* **About this exercise**:
Nothing but the pictures may be left out. Restate the rest of the entries word for word.

Stored records
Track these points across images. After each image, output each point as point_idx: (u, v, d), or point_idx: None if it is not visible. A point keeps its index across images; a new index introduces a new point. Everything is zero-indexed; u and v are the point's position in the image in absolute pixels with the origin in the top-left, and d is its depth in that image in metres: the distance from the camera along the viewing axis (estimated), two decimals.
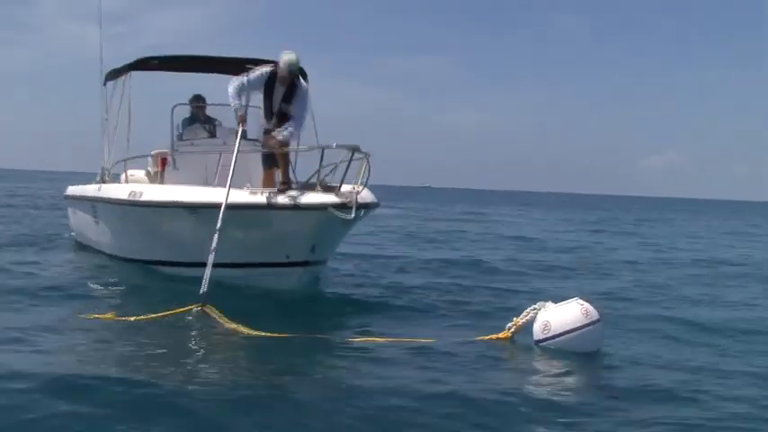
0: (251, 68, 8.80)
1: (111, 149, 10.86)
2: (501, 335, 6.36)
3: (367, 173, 7.63)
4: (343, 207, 7.33)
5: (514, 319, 6.40)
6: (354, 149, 7.44)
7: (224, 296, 7.12)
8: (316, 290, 8.76)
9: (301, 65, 8.91)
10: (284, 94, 8.26)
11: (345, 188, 7.56)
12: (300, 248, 7.86)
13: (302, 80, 8.43)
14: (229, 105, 9.14)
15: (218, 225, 7.37)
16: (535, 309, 6.31)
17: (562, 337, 5.99)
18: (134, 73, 10.13)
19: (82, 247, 12.32)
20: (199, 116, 10.24)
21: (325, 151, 7.65)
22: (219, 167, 8.92)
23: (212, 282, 7.17)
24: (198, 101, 10.29)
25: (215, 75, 10.57)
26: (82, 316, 6.78)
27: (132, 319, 6.67)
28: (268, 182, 8.41)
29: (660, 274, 13.04)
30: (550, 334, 6.03)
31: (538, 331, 6.16)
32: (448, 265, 12.40)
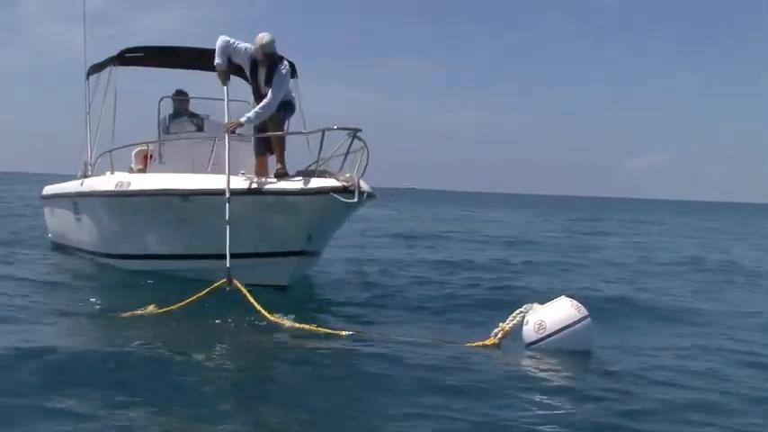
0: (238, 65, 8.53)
1: (93, 144, 10.60)
2: (488, 341, 6.10)
3: (365, 161, 7.32)
4: (345, 191, 7.07)
5: (500, 324, 6.16)
6: (356, 132, 7.17)
7: (215, 293, 7.00)
8: (302, 289, 8.60)
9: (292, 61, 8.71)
10: (266, 76, 7.93)
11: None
12: (297, 237, 7.59)
13: (285, 63, 8.05)
14: (212, 100, 8.92)
15: (227, 195, 7.26)
16: (522, 312, 6.11)
17: (558, 335, 5.81)
18: (116, 69, 9.87)
19: (61, 248, 11.94)
20: (182, 111, 10.02)
21: (312, 143, 7.47)
22: (212, 157, 8.62)
23: (201, 275, 7.10)
24: (181, 95, 10.07)
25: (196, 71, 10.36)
26: (126, 314, 6.65)
27: (172, 308, 6.67)
28: (260, 169, 8.15)
29: (646, 272, 13.06)
30: (546, 333, 5.84)
31: (531, 332, 5.94)
32: (436, 266, 12.28)
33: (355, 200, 7.02)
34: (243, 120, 7.95)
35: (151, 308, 6.71)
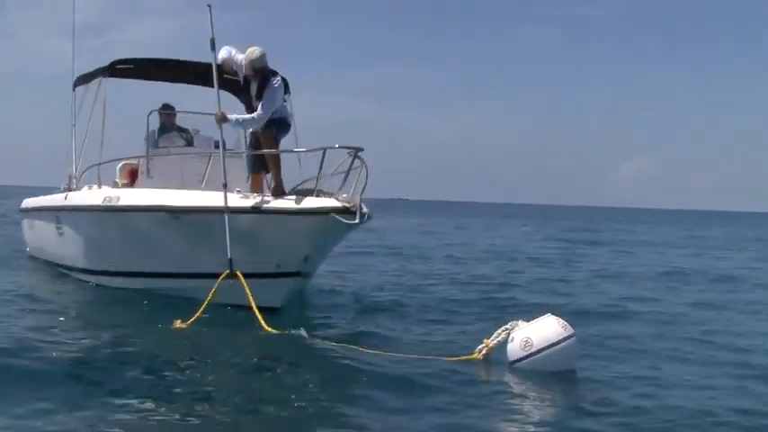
0: (232, 79, 8.45)
1: (79, 156, 10.33)
2: (472, 356, 6.04)
3: (364, 180, 7.14)
4: (346, 212, 6.91)
5: (485, 340, 6.10)
6: (357, 151, 7.02)
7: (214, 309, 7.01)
8: (291, 301, 8.53)
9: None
10: (257, 90, 7.79)
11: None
12: (294, 258, 7.44)
13: (278, 77, 7.91)
14: (200, 114, 9.02)
15: (224, 181, 7.34)
16: (507, 329, 6.03)
17: (545, 353, 5.73)
18: (105, 80, 9.67)
19: (39, 262, 11.74)
20: (168, 125, 9.83)
21: (303, 161, 7.40)
22: (207, 173, 8.47)
23: (189, 296, 7.09)
24: (167, 109, 9.89)
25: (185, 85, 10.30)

* **Exercise result**:
Track these points across images. After each image, output each point as point_idx: (u, v, d), or point_idx: None if it is not visible. A point keeps its index across images; a new index introduces a new point. Everything is zero-indexed; u and v are the point's position in the image in absolute pixels with the origin in the top-left, and d is its depth in that image in metres: the distance from the camera along the viewing axis (estimated), two decimals.
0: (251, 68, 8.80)
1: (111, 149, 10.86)
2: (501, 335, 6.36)
3: (367, 173, 7.63)
4: (343, 207, 7.33)
5: (514, 319, 6.40)
6: (354, 149, 7.44)
7: (224, 296, 7.12)
8: (316, 290, 8.76)
9: (301, 65, 8.91)
10: (284, 94, 8.26)
11: (345, 188, 7.56)
12: (300, 248, 7.86)
13: (302, 80, 8.43)
14: (229, 105, 9.14)
15: (218, 225, 7.37)
16: (535, 309, 6.31)
17: (562, 337, 5.99)
18: (134, 73, 10.13)
19: (82, 247, 12.32)
20: (199, 116, 10.24)
21: (325, 151, 7.65)
22: (219, 167, 8.92)
23: (212, 282, 7.17)
24: (198, 101, 10.29)
25: (215, 75, 10.57)
26: (82, 316, 6.78)
27: (132, 319, 6.67)
28: (268, 182, 8.41)
29: (660, 274, 13.04)
30: (550, 334, 6.03)
31: (538, 331, 6.16)
32: (448, 265, 12.40)
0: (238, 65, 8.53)
1: (93, 144, 10.60)
2: (488, 341, 6.10)
3: (365, 161, 7.32)
4: (345, 191, 7.07)
5: (500, 324, 6.16)
6: (356, 132, 7.17)
7: (215, 293, 7.00)
8: (302, 289, 8.60)
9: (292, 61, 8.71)
10: (266, 76, 7.93)
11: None
12: (297, 237, 7.59)
13: (285, 63, 8.05)
14: (212, 100, 8.92)
15: (227, 195, 7.26)
16: (522, 312, 6.11)
17: (558, 335, 5.81)
18: (116, 69, 9.87)
19: (61, 248, 11.94)
20: (182, 111, 10.02)
21: (312, 143, 7.47)
22: (212, 157, 8.62)
23: (201, 275, 7.10)
24: (181, 95, 10.07)
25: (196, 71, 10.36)
26: (126, 314, 6.65)
27: (172, 308, 6.67)
28: (260, 169, 8.15)
29: (646, 272, 13.06)
30: (546, 333, 5.84)
31: (531, 332, 5.94)
32: (436, 266, 12.28)
33: (355, 200, 7.02)
34: (243, 120, 7.95)
35: (151, 308, 6.71)
0: (232, 79, 8.45)
1: (79, 156, 10.33)
2: (472, 356, 6.04)
3: (364, 180, 7.14)
4: (346, 212, 6.91)
5: (485, 340, 6.10)
6: (357, 151, 7.02)
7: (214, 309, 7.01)
8: (291, 301, 8.53)
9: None
10: (257, 90, 7.79)
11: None
12: (294, 258, 7.44)
13: (278, 77, 7.91)
14: (200, 114, 9.02)
15: (224, 181, 7.34)
16: (507, 329, 6.03)
17: (545, 353, 5.73)
18: (105, 80, 9.67)
19: (39, 262, 11.74)
20: (168, 125, 9.83)
21: (303, 161, 7.40)
22: (207, 173, 8.47)
23: (189, 296, 7.09)
24: (167, 109, 9.89)
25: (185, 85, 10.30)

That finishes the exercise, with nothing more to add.